【9月28日 AFP】今月ニュージーランドで開催された太平洋諸島フォーラム(Pacific Islands ForumPIF、加盟16か国・地域)の年次首脳会議に域外参加した中国と米国の間で、中国が強化している太平洋地域への援助や投資について、諸外国と協力して行うよりも中国独自に進めることを望んでいると中国側に明言されたと、カート・キャンベル(Kurt Campbell)米国務次官補(東アジア・太平洋担当)が語った。

 PIF首脳会議で中国代表団は、「自分たちの取り組みの成果を分かち合うことには、とりたてて関心がない」と説明したという。

 米紙ワシントン・ポスト(Washington Post)とコンサルティング会社オックスフォード・アナリティカ(Oxford Analytica)が共催した会議でキャンベル次官補は、「われわれの中国の友人たちは丁寧かつ率直に、それぞれが投資を行い、それぞれが2国間関係の中で見返りを手にすればよいと言った」と語った。
 
 アジアの大国として急成長する自国経済のために天然資源を求めている中国は10年ほど前から、発展途上国向けの援助や投資を強化してきた。

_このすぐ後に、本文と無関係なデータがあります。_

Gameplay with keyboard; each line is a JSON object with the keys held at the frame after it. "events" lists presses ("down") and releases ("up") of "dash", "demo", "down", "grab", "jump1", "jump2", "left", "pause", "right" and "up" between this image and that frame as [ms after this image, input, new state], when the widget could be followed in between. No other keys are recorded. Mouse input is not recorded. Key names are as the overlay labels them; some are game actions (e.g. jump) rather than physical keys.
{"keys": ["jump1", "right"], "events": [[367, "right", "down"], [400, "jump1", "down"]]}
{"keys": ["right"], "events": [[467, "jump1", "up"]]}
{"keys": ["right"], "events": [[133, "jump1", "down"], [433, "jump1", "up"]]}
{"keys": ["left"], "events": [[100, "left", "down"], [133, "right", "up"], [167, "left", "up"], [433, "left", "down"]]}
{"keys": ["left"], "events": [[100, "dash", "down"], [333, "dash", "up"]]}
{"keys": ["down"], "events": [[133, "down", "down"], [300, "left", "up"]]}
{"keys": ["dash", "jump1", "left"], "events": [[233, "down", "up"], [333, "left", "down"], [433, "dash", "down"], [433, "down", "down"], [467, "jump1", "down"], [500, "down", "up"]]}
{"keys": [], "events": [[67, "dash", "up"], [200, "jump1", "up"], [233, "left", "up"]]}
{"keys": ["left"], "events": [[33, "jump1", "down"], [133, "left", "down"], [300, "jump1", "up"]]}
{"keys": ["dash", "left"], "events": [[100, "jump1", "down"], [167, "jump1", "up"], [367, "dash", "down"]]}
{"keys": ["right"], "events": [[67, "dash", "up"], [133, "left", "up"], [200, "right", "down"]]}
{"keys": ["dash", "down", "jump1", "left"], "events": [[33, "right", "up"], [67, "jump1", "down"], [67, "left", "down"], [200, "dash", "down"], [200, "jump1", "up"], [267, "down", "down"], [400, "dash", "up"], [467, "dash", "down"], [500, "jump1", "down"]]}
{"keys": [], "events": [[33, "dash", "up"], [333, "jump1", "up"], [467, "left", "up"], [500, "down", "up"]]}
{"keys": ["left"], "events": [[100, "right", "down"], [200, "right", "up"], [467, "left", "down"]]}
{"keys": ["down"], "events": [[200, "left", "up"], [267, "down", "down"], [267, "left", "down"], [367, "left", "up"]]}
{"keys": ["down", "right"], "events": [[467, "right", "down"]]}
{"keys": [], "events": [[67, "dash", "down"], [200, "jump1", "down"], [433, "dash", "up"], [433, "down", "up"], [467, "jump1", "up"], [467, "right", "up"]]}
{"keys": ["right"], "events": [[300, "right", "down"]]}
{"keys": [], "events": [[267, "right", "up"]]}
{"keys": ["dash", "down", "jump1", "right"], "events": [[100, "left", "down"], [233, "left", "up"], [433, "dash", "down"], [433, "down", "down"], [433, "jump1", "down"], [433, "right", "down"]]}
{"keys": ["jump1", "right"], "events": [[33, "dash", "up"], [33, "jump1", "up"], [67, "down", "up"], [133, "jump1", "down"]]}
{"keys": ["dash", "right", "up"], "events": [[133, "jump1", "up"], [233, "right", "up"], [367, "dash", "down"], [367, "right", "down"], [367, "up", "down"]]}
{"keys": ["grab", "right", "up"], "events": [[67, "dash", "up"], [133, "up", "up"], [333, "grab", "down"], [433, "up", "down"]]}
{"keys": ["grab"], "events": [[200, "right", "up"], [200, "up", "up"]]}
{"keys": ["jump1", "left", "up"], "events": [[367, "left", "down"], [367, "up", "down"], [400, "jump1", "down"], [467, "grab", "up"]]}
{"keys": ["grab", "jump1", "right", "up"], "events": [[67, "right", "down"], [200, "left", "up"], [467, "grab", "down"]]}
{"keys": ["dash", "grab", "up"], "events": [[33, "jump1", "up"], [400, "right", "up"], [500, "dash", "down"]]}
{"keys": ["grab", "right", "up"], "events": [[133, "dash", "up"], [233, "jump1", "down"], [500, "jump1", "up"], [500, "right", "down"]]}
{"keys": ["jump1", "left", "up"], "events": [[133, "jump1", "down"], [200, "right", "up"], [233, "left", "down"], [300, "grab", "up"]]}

それらは政治的な「ひも付き」でないことが一般的だ。

 豪ローウィー国際政策研究所(Lowy Institute for International Policy)が4月に発表した研究によると、中国が2005年以降に拠出を表明した太平洋地域向けの金額は総額6億ドル(約460億円)に上っており、近い将来、太平洋の島しょ国が重い債務負担に直面する恐れもあると警告している。
 
 しかしキャンベル次官補は、中国が持つ国際的な関係は増えているにもかかわらず中国指導部の戦略的野心の範囲は限定的だと指摘し、「状況をグローバルに見た時に興味深いのは、彼ら(中国)の活動の政治的、戦略的理由づけ全般がいかに未熟かということだ」と述べた。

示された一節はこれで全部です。